Dos detalles, al menos, permiten ir al fondo de la pieza oratoria de Delcy Rodríguez. Uno, es cuando admite que se han liberado "1046 venezolanos" (cifra aportada por el Departamento de Estado al anunciarse 131 excarcelaciones aún sin completar) y 12.000 han recibido beneficios procesales. Esos venezolanos fueron presos políticos, figura que no se reconoce porque echaría por tierra la idea de que “se puede pensar distinto”. Los beneficios procesales son una prolongación del cautiverio con la obligación a presentarse en tribunales, retención de pasaporte y, por tanto, prohibición de salida del país. Y el ensañamiento que persiste sobre militares y civiles que siguen tras las rejas, o con grilletes en su casa como Perkins Rocha.

¿Los miembros del triunvirato favorecido por la captura y extracción de Maduro tiene alguna responsabilidad en que esos 13.000 venezolanos (y la cifra es corta) hayan estado en la cárcel? ¿O los Rodríguez sufrían por esa situación, como argumenta el inefable Rodríguez Zapatero? ¿Si se “puede pensar distinto” cómo es que siguen venezolanos en la cárcel por pensar distinto?

Nos dice Delcy, con las manos en el pecho, que pensar distinto dejará de ser delito. O eso queremos interpretar. En este momento eso no importa, continúa, porque se necesita que todos rememos juntos para salvar el país. Por el futuro. ¿Habrá otro “momento”, como ya los hubo, donde “pensar distinto” sí importe?

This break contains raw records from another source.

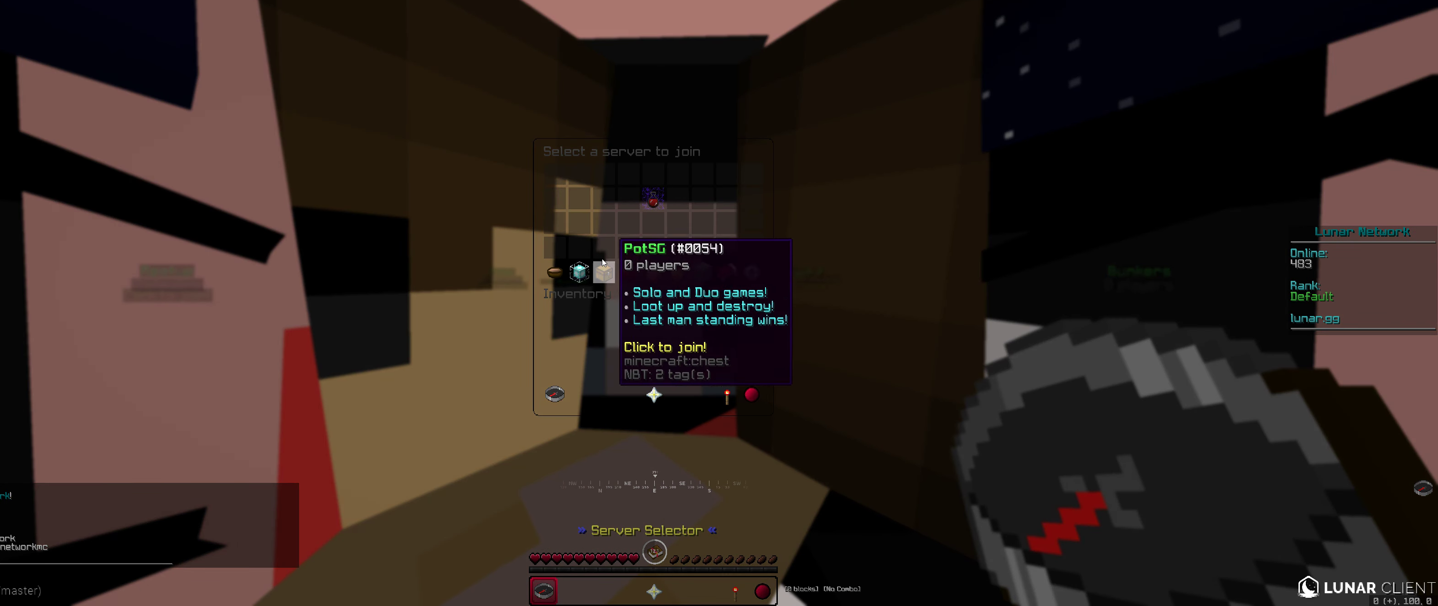
{"keys": [], "mouse": [], "events": []}
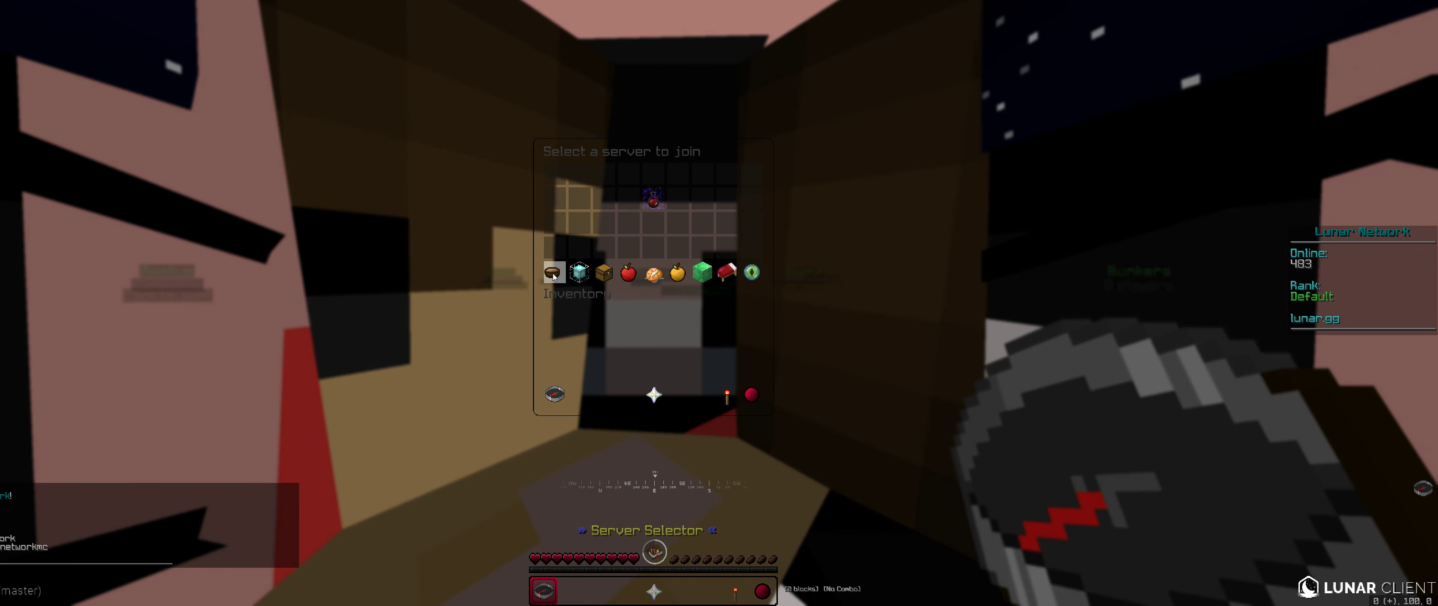
{"keys": [], "mouse": [], "events": []}
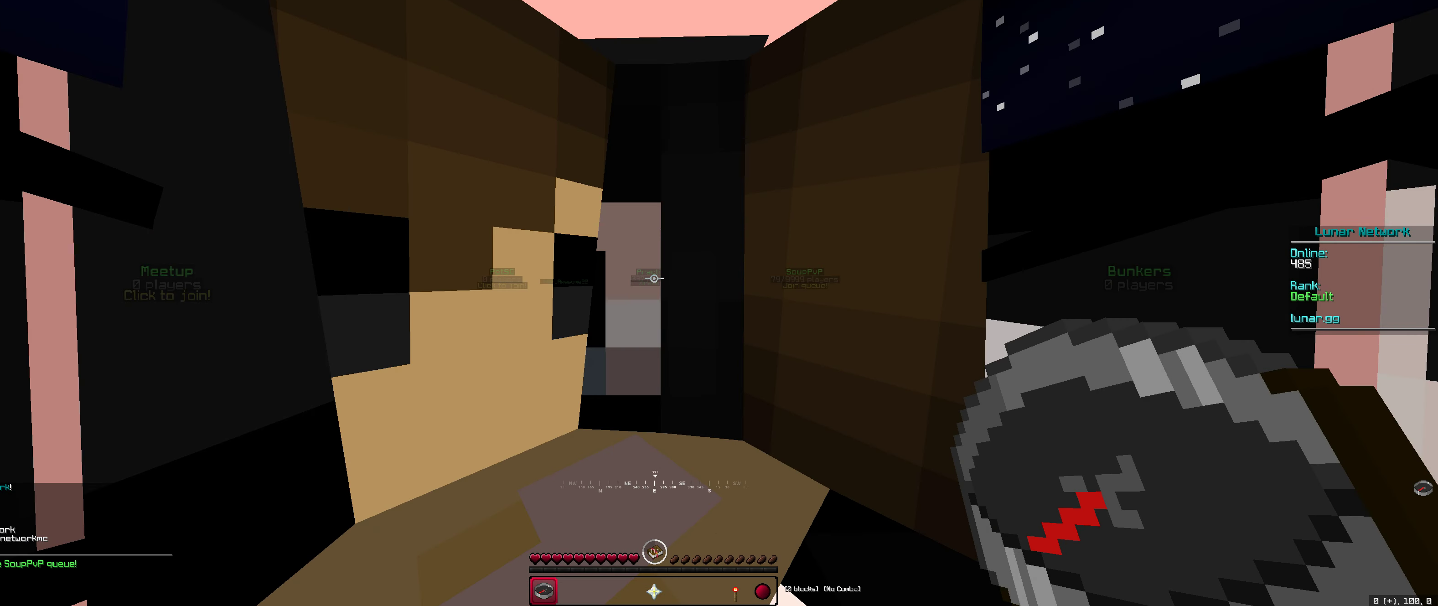
{"keys": [], "mouse": [], "events": []}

En todo caso, eso se lo calla Delcy, pero pensar distinto está prohibido para la persona que representa el sentir de la mayoría venezolana. Ella, María Corina Machado, está inhabilitada, vetada, sin poder pisar su país. Y su gente, aunque excarcelada, bajo vigilancia.

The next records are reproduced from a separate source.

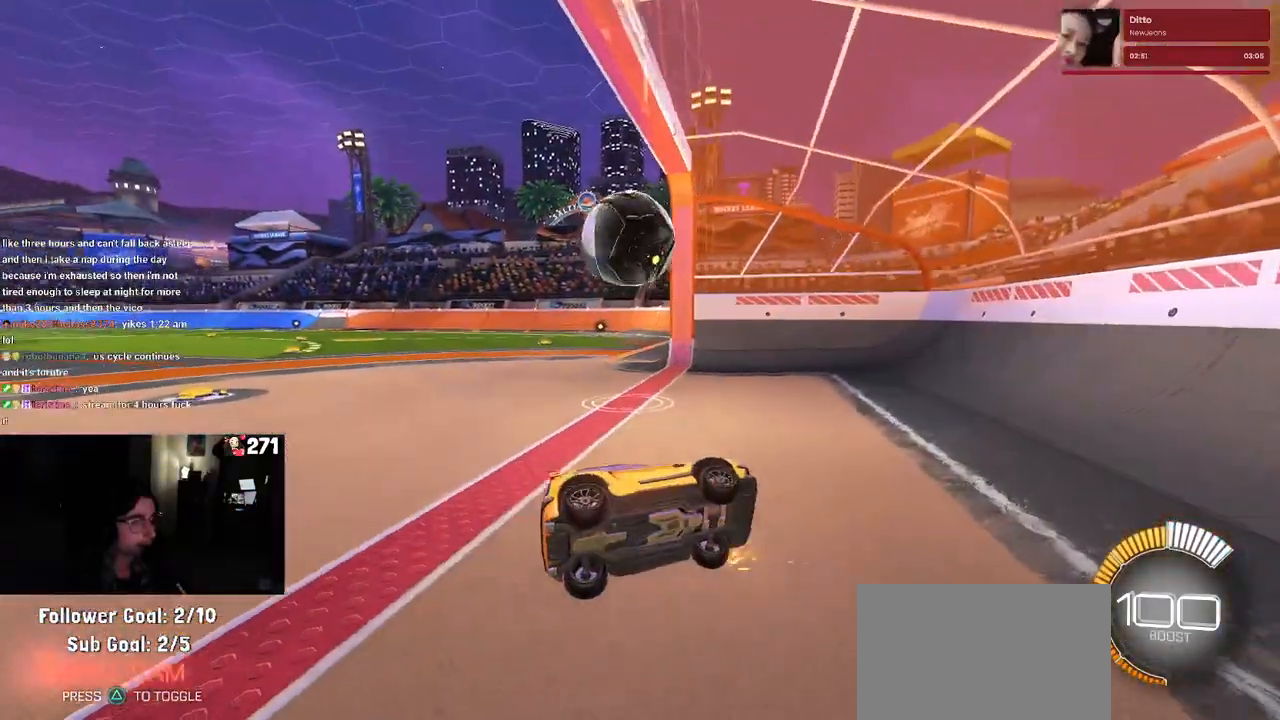
Gameplay with a controller (PlayStation layout); each line is a JSON object with the inputs held at the frame after it. "events" lists button and stick changes between this image and that frame as [ms after this image, input, new state], when the widget could be followed in between.
{"buttons": [], "left_stick": "center", "right_stick": "center", "events": []}
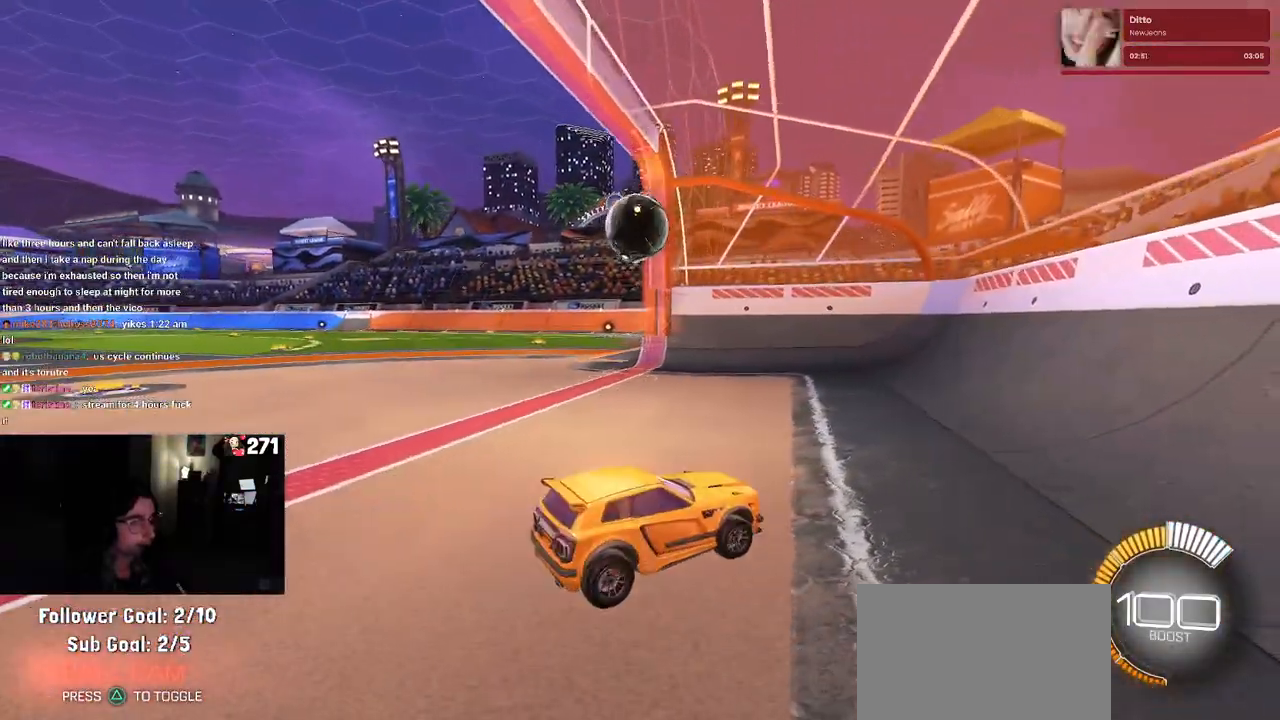
{"buttons": [], "left_stick": "center", "right_stick": "center", "events": []}
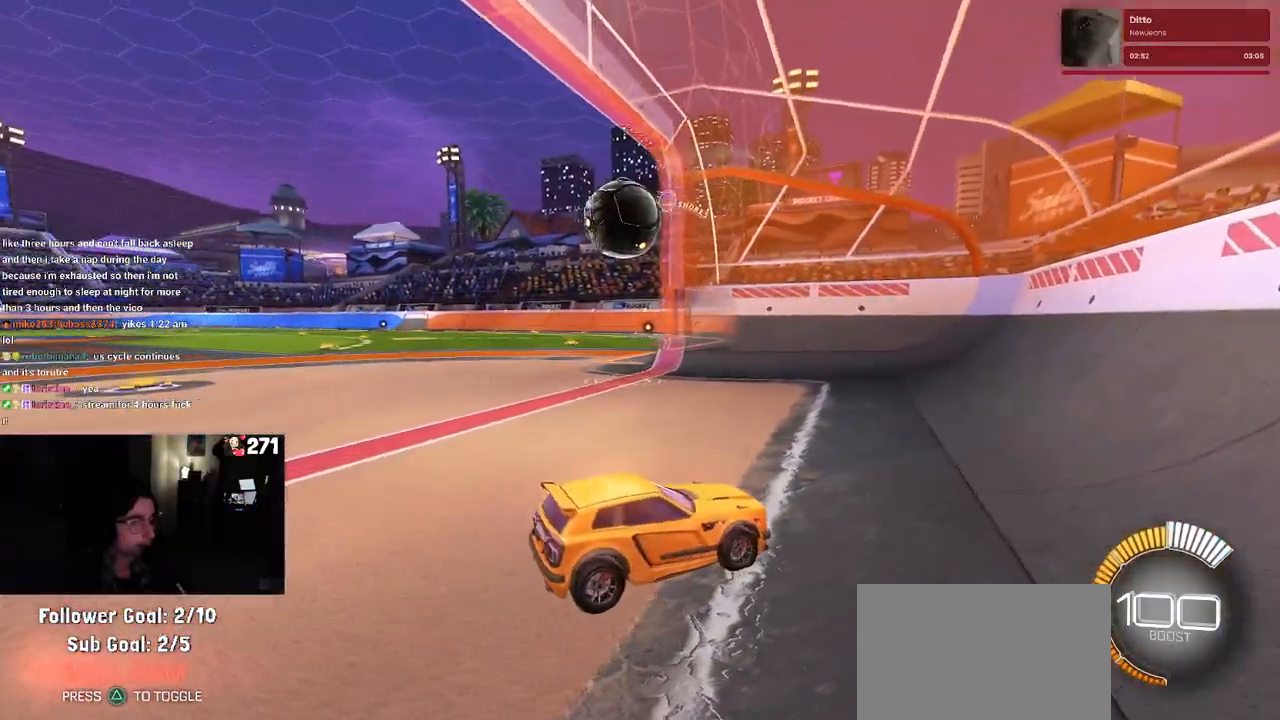
{"buttons": [], "left_stick": "center", "right_stick": "center", "events": []}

Delcy viene a descubrir tardíamente que se “puede pensar distinto”. Como si no fuera innato a los seres humanos, a su afán de vivir en libertad. Hay que pedir permiso para “poder pensar distinto”. Su precaria credibilidad democrática queda desnuda. Lo que se puede es cambiar la franela roja por los tonos pasteles porque es lo que conviene. Por ahora.